## ASSIGNMENT:
Every line in the data below that has the word "UNITED" should be returned.

[Collected data]
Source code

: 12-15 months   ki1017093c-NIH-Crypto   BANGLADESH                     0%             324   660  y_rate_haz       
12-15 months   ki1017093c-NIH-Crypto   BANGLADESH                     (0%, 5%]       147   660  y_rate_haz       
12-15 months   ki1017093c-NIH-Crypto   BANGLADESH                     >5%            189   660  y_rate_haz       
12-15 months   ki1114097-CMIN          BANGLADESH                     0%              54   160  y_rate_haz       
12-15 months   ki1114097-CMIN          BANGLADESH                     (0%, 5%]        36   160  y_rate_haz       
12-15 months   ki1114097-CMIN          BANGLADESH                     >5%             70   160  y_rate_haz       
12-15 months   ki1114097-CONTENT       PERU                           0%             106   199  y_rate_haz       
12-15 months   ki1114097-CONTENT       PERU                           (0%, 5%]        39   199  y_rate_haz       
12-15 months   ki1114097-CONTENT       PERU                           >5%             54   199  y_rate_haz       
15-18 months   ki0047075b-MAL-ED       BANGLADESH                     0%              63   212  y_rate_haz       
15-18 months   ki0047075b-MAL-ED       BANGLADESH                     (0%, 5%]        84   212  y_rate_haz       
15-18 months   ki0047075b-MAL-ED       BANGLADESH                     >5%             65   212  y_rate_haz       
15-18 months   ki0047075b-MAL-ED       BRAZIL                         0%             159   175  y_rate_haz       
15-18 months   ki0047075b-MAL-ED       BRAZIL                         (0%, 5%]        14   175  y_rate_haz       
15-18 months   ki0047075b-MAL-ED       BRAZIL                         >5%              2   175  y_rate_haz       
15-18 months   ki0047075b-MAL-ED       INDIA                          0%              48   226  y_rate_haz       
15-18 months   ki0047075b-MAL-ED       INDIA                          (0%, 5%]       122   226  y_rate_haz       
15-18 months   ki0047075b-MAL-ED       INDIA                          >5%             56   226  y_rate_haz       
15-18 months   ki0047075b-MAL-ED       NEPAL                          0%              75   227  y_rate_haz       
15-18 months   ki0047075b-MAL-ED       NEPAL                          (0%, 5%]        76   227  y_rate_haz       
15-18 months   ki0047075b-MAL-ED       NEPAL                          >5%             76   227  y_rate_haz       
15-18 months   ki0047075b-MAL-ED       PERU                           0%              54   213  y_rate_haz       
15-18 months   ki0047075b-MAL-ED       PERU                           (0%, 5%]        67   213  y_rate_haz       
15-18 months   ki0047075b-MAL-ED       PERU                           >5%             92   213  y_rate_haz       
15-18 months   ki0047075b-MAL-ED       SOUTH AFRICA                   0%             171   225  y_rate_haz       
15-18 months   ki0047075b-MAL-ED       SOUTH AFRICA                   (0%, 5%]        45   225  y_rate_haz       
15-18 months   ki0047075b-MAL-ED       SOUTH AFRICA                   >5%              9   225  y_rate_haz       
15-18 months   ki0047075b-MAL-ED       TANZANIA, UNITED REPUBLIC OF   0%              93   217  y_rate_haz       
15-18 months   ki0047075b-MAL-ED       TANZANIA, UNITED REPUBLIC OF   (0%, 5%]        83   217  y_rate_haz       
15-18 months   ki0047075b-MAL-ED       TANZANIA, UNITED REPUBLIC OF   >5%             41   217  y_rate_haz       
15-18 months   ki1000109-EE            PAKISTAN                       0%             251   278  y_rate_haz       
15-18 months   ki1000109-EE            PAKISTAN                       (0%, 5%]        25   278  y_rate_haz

--

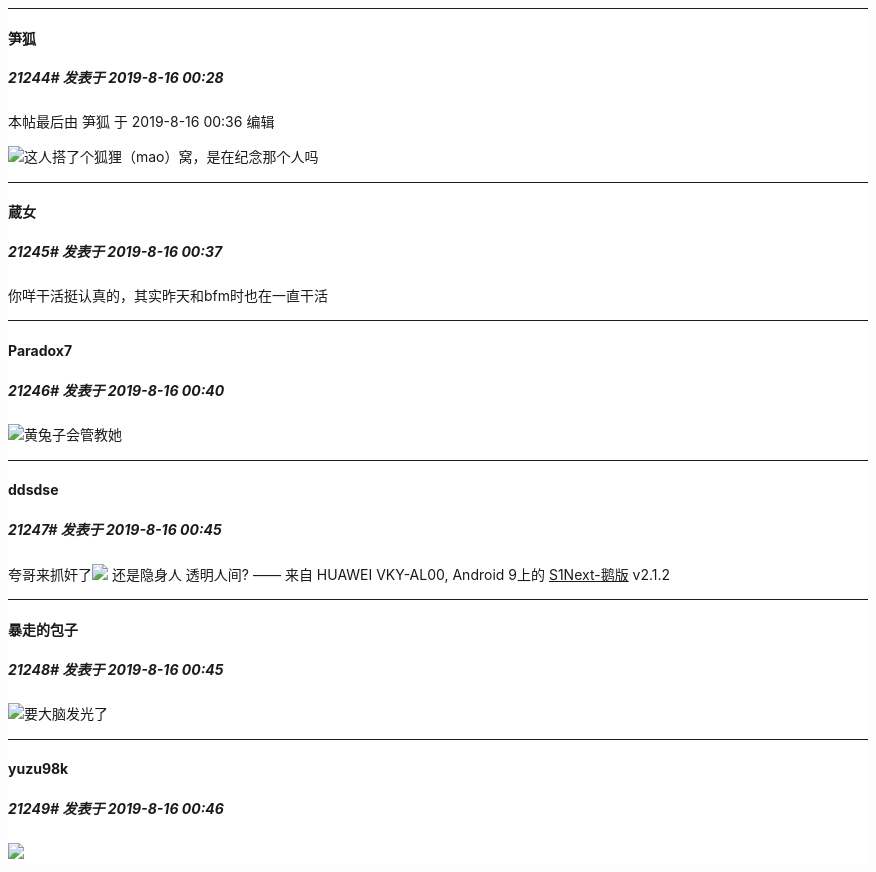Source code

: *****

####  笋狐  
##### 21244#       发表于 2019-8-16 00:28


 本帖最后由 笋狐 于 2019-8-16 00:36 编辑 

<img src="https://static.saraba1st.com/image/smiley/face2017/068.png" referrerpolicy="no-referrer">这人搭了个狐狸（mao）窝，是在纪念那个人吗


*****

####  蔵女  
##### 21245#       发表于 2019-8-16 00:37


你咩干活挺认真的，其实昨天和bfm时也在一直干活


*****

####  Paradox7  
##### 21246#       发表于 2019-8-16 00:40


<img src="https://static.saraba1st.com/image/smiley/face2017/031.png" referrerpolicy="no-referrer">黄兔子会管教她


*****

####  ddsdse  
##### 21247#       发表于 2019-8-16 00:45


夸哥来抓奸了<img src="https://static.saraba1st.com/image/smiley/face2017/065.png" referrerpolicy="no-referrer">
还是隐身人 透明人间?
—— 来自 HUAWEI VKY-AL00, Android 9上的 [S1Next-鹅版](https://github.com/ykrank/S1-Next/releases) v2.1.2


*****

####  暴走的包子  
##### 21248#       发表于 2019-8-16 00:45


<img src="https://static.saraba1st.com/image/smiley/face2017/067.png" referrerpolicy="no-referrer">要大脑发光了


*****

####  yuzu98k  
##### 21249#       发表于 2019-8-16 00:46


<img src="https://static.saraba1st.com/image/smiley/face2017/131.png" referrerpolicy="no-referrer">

## TASK RESULT:
15-18 months   ki0047075b-MAL-ED       TANZANIA, UNITED REPUBLIC OF   0%              93   217  y_rate_haz       
15-18 months   ki0047075b-MAL-ED       TANZANIA, UNITED REPUBLIC OF   (0%, 5%]        83   217  y_rate_haz       
15-18 months   ki0047075b-MAL-ED       TANZANIA, UNITED REPUBLIC OF   >5%             41   217  y_rate_haz       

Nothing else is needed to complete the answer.